> **Work item**: Return the lines below verbatim, character for character, omitting the pictures.

> **Records for this task**:
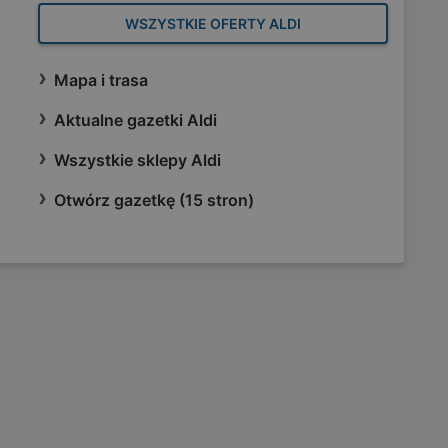
WSZYSTKIE OFERTY ALDI
Mapa i trasa
Aktualne gazetki Aldi
Wszystkie sklepy Aldi
Otwórz gazetkę (15 stron)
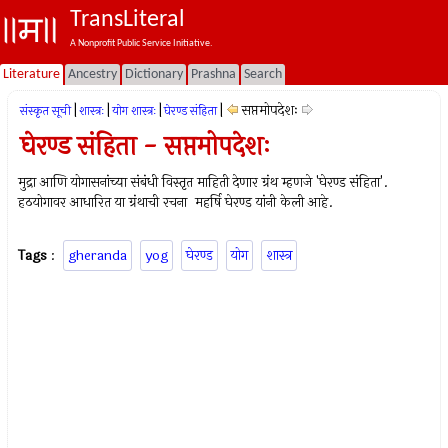
TransLiteral
A Nonprofit Public Service Initiative.
Literature
Ancestry
Dictionary
Prashna
Search
|
|
|
|
सप्तमोपदेशः
संस्कृत सूची
शास्त्रः
योग शास्त्रः
घेरण्ड संहिता
घेरण्ड संहिता - सप्तमोपदेशः
मुद्रा आणि योगासनांच्या संबंधी विस्तृत माहिती देणार ग्रंथ म्हणजे 'घेरण्ड संहिता'.
हठयोगावर आधारित या ग्रंथाची रचना महर्षि घेरण्ड यांनी केली आहे.
Tags
:
gheranda
yog
घेरण्ड
योग
शास्त्र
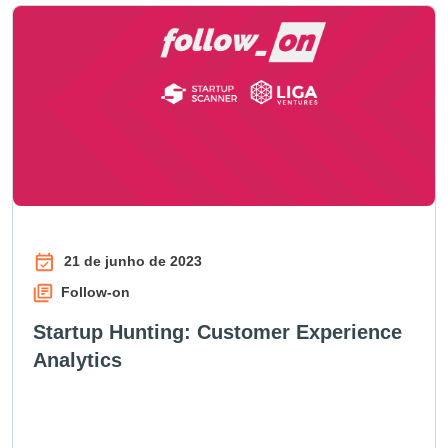
21 de junho de 2023
Follow-on
Startup Hunting: Customer Experience
Analytics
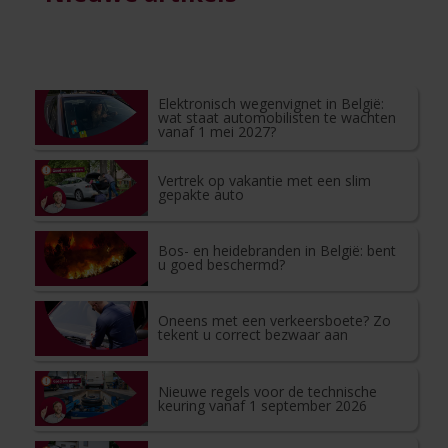
Elektronisch wegenvignet in België:
wat staat automobilisten te wachten
vanaf 1 mei 2027?
Vertrek op vakantie met een slim
gepakte auto
Bos- en heidebranden in België: bent
u goed beschermd?
Oneens met een verkeersboete? Zo
tekent u correct bezwaar aan
Nieuwe regels voor de technische
keuring vanaf 1 september 2026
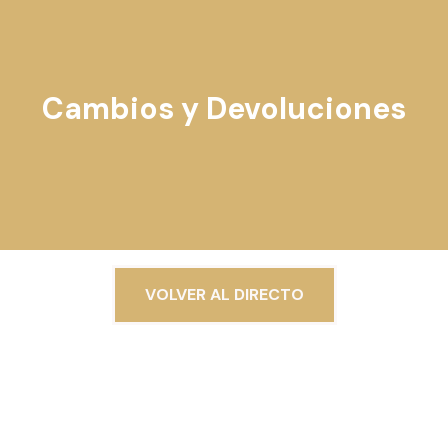
Cambios y Devoluciones
VOLVER AL DIRECTO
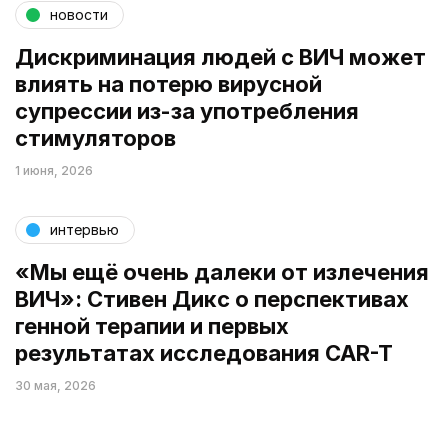
новости
Дискриминация людей с ВИЧ может
влиять на потерю вирусной
супрессии из-за употребления
стимуляторов
1 июня, 2026
интервью
«Мы ещё очень далеки от излечения
ВИЧ»: Стивен Дикс о перспективах
генной терапии и первых
результатах исследования CAR-T
30 мая, 2026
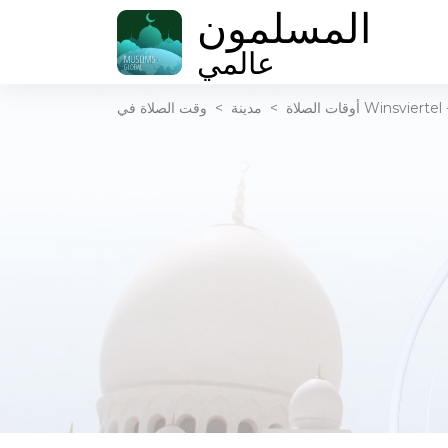
المسلمون
عالمي
أوقات الصلاة
>
مدينة
>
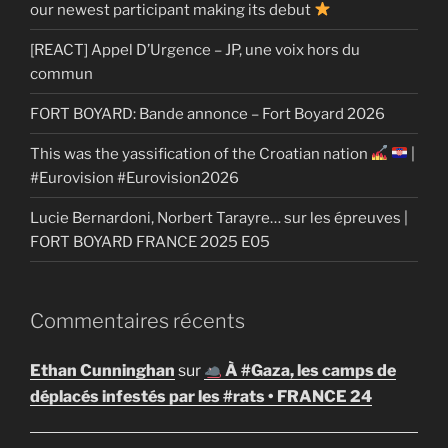
our newest participant making its debut
[REACT] Appel D’Urgence – JP, une voix hors du
commun
FORT BOYARD: Bande annonce – Fort Boyard 2026
This was the yassification of the Croatian nation
|
#Eurovision #Eurovision2026
Lucie Bernardoni, Norbert Tarayre… sur les épreuves |
FORT BOYARD FRANCE 2025 E05
Commentaires récents
Ethan Cunninghan
sur
À #Gaza, les camps de
déplacés infestés par les #rats • FRANCE 24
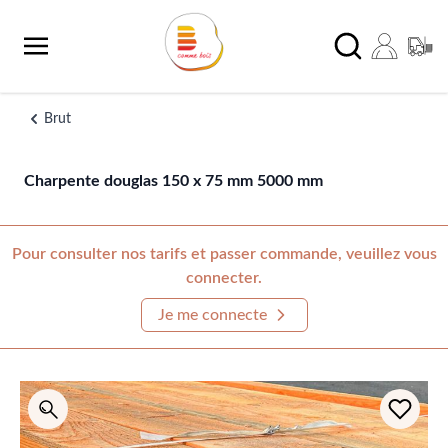
Aller au contenu
Chercher
Brut
Charpente douglas 150 x 75 mm 5000 mm
Pour consulter nos tarifs et passer commande, veuillez vous
connecter.
Je me connecte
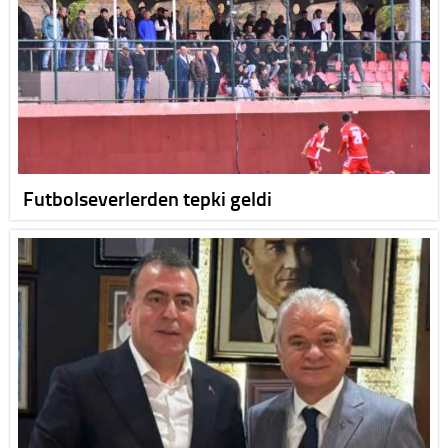
Futbolseverlerden tepki geldi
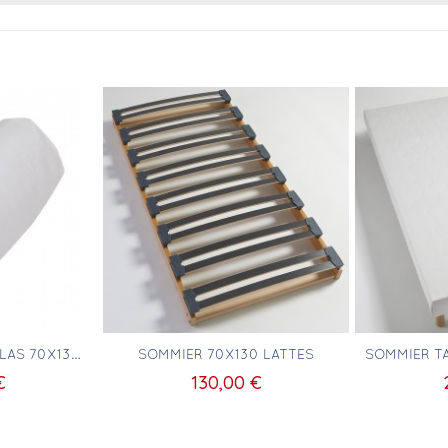
pide
Aperçu rapide
Ap
DRAP HOUSSE MATELAS 70X130 100% COTON BLANC
SOMMIER 70X130 LATTES
€
130,00 €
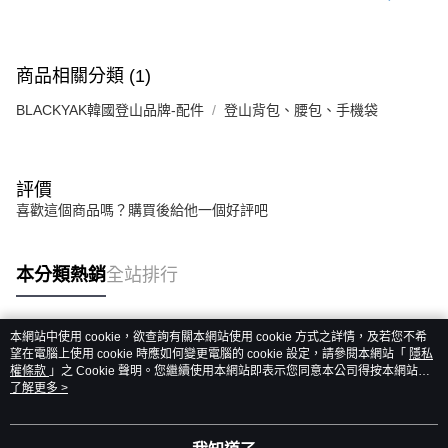
商品相關分類 (1)
BLACKYAK韓國登山品牌-配件
登山背包、腰包、手機袋
評價
喜歡這個商品嗎？購買後給他一個好評吧
本分類熱銷
全站排行
本網站中使用 cookie，欲查詢有關本網站使用 cookie 方式之詳情，及若您不希
熱門標籤
望在電腦上使用 cookie 時應如何變更電腦的 cookie 設定，請參閱本網站「
隱私
權條款
」之 Cookie 聲明。您繼續使用本網站即表示您同意本公司得按本網站使
用條款之 Cookie 聲明使用 cookie。
了解更多 >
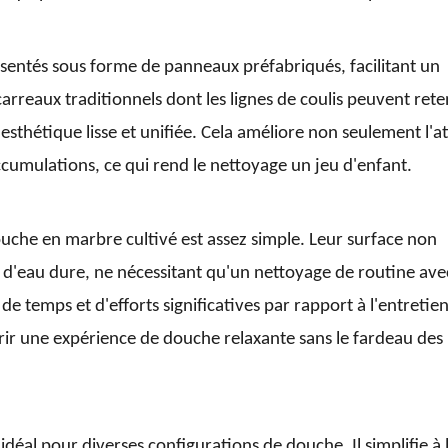
sentés sous forme de panneaux préfabriqués, facilitant un
arreaux traditionnels dont les lignes de coulis peuvent reten
 esthétique lisse et unifiée. Cela améliore non seulement l'at
cumulations, ce qui rend le nettoyage un jeu d'enfant.
uche en marbre cultivé est assez simple. Leur surface non
s d'eau dure, ne nécessitant qu'un nettoyage de routine ave
de temps et d'efforts significatives par rapport à l'entretien
frir une expérience de douche relaxante sans le fardeau des
idéal pour diverses configurations de douche. Il simplifie à l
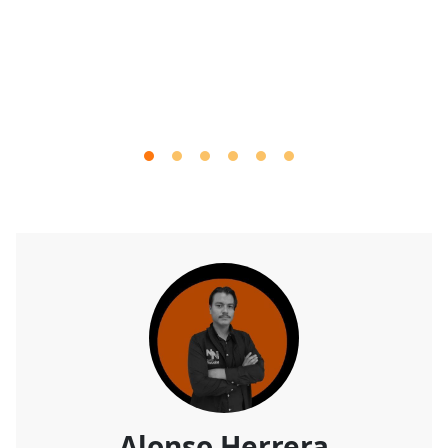
Alonso Herrera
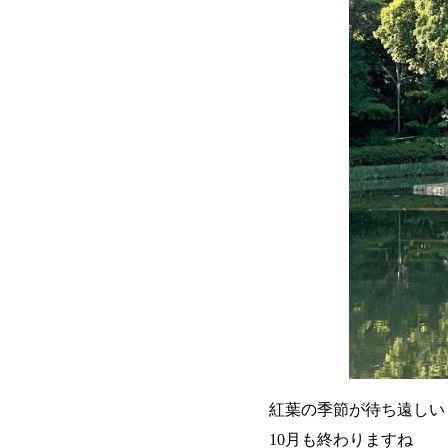
紅葉の季節が待ち遠しい
10月も終わりますね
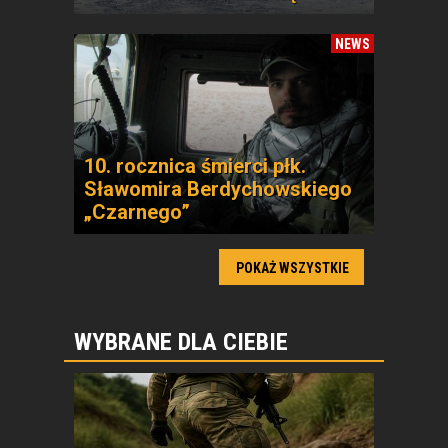
NEWS
10. rocznica śmierci płk.
Sławomira Berdychowskiego
„Czarnego”
POKAŻ WSZYSTKIE
WYBRANE DLA CIEBIE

> **Result**:
WSZYSTKIE OFERTY ALDI
Mapa i trasa
Aktualne gazetki Aldi
Wszystkie sklepy Aldi
Otwórz gazetkę (15 stron)
TransLiteral
A Nonprofit Public Service Initiative.
Literature
Ancestry
Dictionary
Prashna
Search
|
|
|
|
सप्तमोपदेशः
संस्कृत सूची
शास्त्रः
योग शास्त्रः
घेरण्ड संहिता
घेरण्ड संहिता - सप्तमोपदेशः
मुद्रा आणि योगासनांच्या संबंधी विस्तृत माहिती देणार ग्रंथ म्हणजे 'घेरण्ड संहिता'.
हठयोगावर आधारित या ग्रंथाची रचना महर्षि घेरण्ड यांनी केली आहे.
Tags
:
gheranda
yog
घेरण्ड
योग
शास्त्र
21 de junho de 2023
Follow-on
Startup Hunting: Customer Experience
Analytics
Elektronisch wegenvignet in België:
wat staat automobilisten te wachten
vanaf 1 mei 2027?
Vertrek op vakantie met een slim
gepakte auto
Bos- en heidebranden in België: bent
u goed beschermd?
Oneens met een verkeersboete? Zo
tekent u correct bezwaar aan
Nieuwe regels voor de technische
keuring vanaf 1 september 2026
Cambios y Devoluciones
VOLVER AL DIRECTO
новости
Дискриминация людей с ВИЧ может
влиять на потерю вирусной
супрессии из-за употребления
стимуляторов
1 июня, 2026
интервью
«Мы ещё очень далеки от излечения
ВИЧ»: Стивен Дикс о перспективах
генной терапии и первых
результатах исследования CAR-T
30 мая, 2026
المسلمون
عالمي
أوقات الصلاة
>
مدينة
>
our newest participant making its debut
[REACT] Appel D’Urgence – JP, une voix hors du
commun
FORT BOYARD: Bande annonce – Fort Boyard 2026
This was the yassification of the Croatian nation
|
#Eurovision #Eurovision2026
Lucie Bernardoni, Norbert Tarayre… sur les épreuves |
FORT BOYARD FRANCE 2025 E05
Commentaires récents
Ethan Cunninghan
sur
À #Gaza, les camps de
déplacés infestés par les #rats • FRANCE 24
Aller au contenu
Chercher
Brut
Charpente douglas 150 x 75 mm 5000 mm
Pour consulter nos tarifs et passer commande, veuillez vous
connecter.
Je me connecte
Futbolseverlerden tepki geldi
pide
Aperçu rapide
Ap
DRAP HOUSSE MATELAS 70X130 100% COTON BLANC
SOMMIER 70X130 LATTES
€
130,00 €
商品相關分類 (1)
BLACKYAK韓國登山品牌-配件
登山背包、腰包、手機袋
評價
喜歡這個商品嗎？購買後給他一個好評吧
本分類熱銷
全站排行
本網站中使用 cookie，欲查詢有關本網站使用 cookie 方式之詳情，及若您不希
熱門標籤
望在電腦上使用 cookie 時應如何變更電腦的 cookie 設定，請參閱本網站「
隱私
權條款
」之 Cookie 聲明。您繼續使用本網站即表示您同意本公司得按本網站使
用條款之 Cookie 聲明使用 cookie。
了解更多 >
sentés sous forme de panneaux préfabriqués, facilitant un
arreaux traditionnels dont les lignes de coulis peuvent reten
 esthétique lisse et unifiée. Cela améliore non seulement l'at
cumulations, ce qui rend le nettoyage un jeu d'enfant.
uche en marbre cultivé est assez simple. Leur surface non
s d'eau dure, ne nécessitant qu'un nettoyage de routine ave
de temps et d'efforts significatives par rapport à l'entretien
frir une expérience de douche relaxante sans le fardeau des
idéal pour diverses configurations de douche. Il simplifie à l
Alonso Herrera
紅葉の季節が待ち遠しい
10月も終わりますね
NEWS
10. rocznica śmierci płk.
Sławomira Berdychowskiego
„Czarnego”
POKAŻ WSZYSTKIE
WYBRANE DLA CIEBIE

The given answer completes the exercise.